• 01-04-2022

Supply Chain Disruption: Solutions to Overcome

We have already discussed the topic of Supply Chain Resilience in the previous article. Now we are going to explore Supply chain disruption as a fact of life for every company that moves any type of product. There won’t be a new normal, just new sources of disruption, from weather to government policies to industry conditions.

Don’t expect to plan for every disruption; instead, develop a strategy to overcome supply chain disruption, regardless of the source. Supply chain resiliency is the ability to adapt to and overcome challenges to allow your company to continue to serve customers at the highest possible level. A resilient supply chain may be stretched to the max, but it doesn’t break. And it bounces back, perhaps taking on new shapes as necessary in response to the latest disruption.

Overcoming Supply Chain Disruption

Your organization’s ability to anticipate disruption, adapt to events, and build resiliency is rooted in how you maintain operational continuity.

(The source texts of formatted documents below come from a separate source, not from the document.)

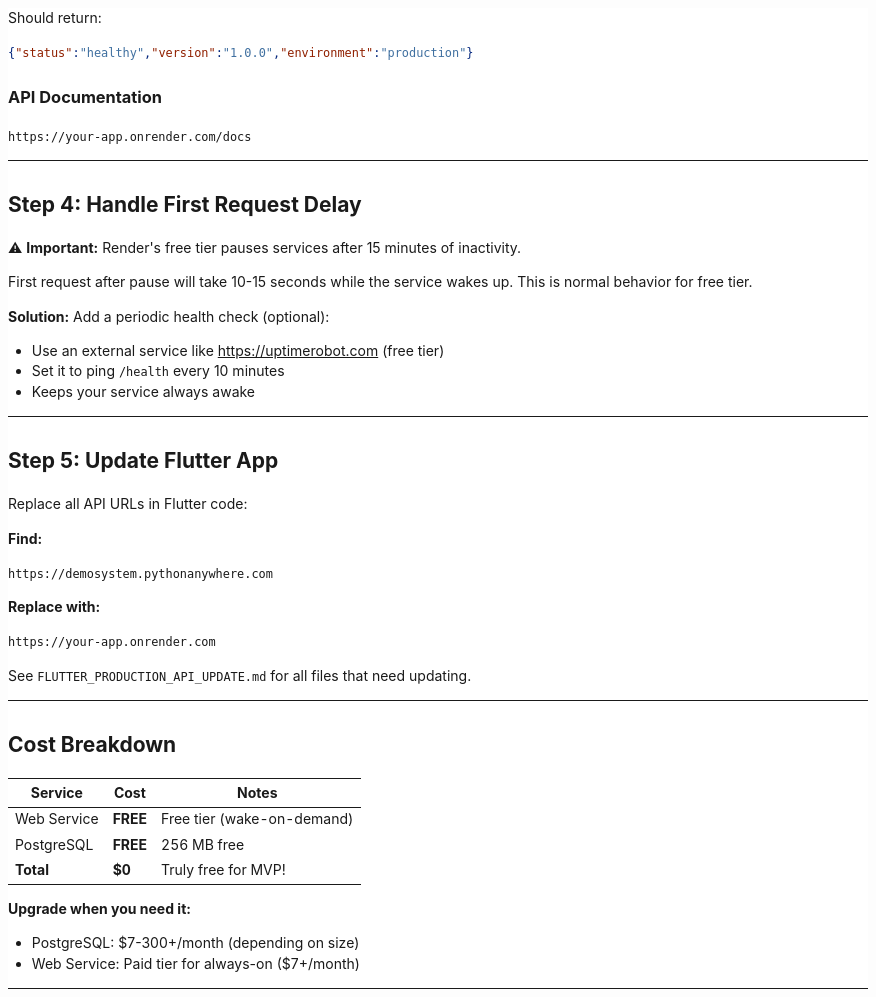 Should return:
```json
{"status":"healthy","version":"1.0.0","environment":"production"}
```

### API Documentation
```
https://your-app.onrender.com/docs
```

---

## **Step 4: Handle First Request Delay**

⚠️ **Important:** Render's free tier pauses services after 15 minutes of inactivity.

First request after pause will take 10-15 seconds while the service wakes up. This is normal behavior for free tier.

**Solution:** Add a periodic health check (optional):
- Use an external service like https://uptimerobot.com (free tier)
- Set it to ping `/health` every 10 minutes
- Keeps your service always awake

---

## **Step 5: Update Flutter App**

Replace all API URLs in Flutter code:

**Find:**
```
https://demosystem.pythonanywhere.com
```

**Replace with:**
```
https://your-app.onrender.com
```

See `FLUTTER_PRODUCTION_API_UPDATE.md` for all files that need updating.

---

## **Cost Breakdown**

| Service | Cost | Notes |
|---------|------|-------|
| Web Service | **FREE** | Free tier (wake-on-demand) |
| PostgreSQL | **FREE** | 256 MB free |
| **Total** | **$0** | Truly free for MVP! |

**Upgrade when you need it:**
- PostgreSQL: $7-300+/month (depending on size)
- Web Service: Paid tier for always-on ($7+/month)

---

You must have the people, processes, and systems in place to create your resiliency plan.

Prepare your supply chain for different types of disruption

A wide range of events could prevent your supply chain from operating normally, but not all events have an equal impact. Severe weather can shut down entire locations for short periods, but recovery may happen quickly. Other issues such as trade disputes and tariffs develop over long periods with a high degree of uncertainty. Your supply chain must be capable of adapting to all types of threats.

Trade disputes and tariffs.

Global trade regulations and conflicts, as well as tariff threats as a political tool, could cut off sources and markets and push your business plan into the red. It’s vital to work with a supply chain consultant with global expertise to monitor these threats and develop solutions to lessen the impact on your business.

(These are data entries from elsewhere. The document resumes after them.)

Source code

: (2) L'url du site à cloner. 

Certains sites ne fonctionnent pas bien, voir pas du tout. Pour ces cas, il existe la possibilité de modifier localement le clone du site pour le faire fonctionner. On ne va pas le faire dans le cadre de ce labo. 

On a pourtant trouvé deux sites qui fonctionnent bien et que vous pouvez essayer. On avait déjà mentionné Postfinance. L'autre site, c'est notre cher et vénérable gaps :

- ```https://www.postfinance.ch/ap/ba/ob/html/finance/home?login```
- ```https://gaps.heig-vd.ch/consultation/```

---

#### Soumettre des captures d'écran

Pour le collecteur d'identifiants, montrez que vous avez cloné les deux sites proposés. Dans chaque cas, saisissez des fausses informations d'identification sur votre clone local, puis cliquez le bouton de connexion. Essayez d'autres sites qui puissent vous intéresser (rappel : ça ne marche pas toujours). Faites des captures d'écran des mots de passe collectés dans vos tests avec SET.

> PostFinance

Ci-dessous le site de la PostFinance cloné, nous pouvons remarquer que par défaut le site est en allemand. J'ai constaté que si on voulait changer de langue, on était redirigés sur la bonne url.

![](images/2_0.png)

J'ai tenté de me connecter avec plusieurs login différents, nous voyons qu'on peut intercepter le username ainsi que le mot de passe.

Cyber threats and attacks.

Your company is likely under cyber attack as you read this. The bad guys only have to get it right once in a while to cause catastrophic disruption. Some of the largest companies in the industry have been forced to pay ransom to restore technical operations. Other companies have lost intellectual property or customer information and have not found out until the damage was done. It’s vital to identify and protect critical vendors and partners that could be unwitting attack vectors.

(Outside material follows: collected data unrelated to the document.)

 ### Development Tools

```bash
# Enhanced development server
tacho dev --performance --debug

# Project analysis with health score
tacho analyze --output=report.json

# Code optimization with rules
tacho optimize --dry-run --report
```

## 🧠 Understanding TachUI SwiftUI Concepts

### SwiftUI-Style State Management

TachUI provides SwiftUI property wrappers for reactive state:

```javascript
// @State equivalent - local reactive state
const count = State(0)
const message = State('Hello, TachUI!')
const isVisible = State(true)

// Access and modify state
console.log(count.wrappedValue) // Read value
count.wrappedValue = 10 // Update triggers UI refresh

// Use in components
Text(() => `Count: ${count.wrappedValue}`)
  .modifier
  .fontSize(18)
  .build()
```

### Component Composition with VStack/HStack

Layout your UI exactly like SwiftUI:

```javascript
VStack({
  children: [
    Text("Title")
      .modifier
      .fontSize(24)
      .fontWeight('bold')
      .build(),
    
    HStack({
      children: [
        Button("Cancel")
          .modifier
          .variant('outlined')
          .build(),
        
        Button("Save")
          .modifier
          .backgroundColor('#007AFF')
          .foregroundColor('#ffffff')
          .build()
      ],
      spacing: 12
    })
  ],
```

Capacity constraints and transportation delays.

Shifting consumer demand, bad weather, driver shortages, fuel prices, and an array of influences conspire to shrink available capacity.

Price fluctuations and sourcing issues.

The pandemic drove up prices on many consumer goods as people shifted spending to e-commerce and bought at holiday levels in early spring. The system wasn’t prepared for the surge, driving up pricing for transportation and sapping inventory levels.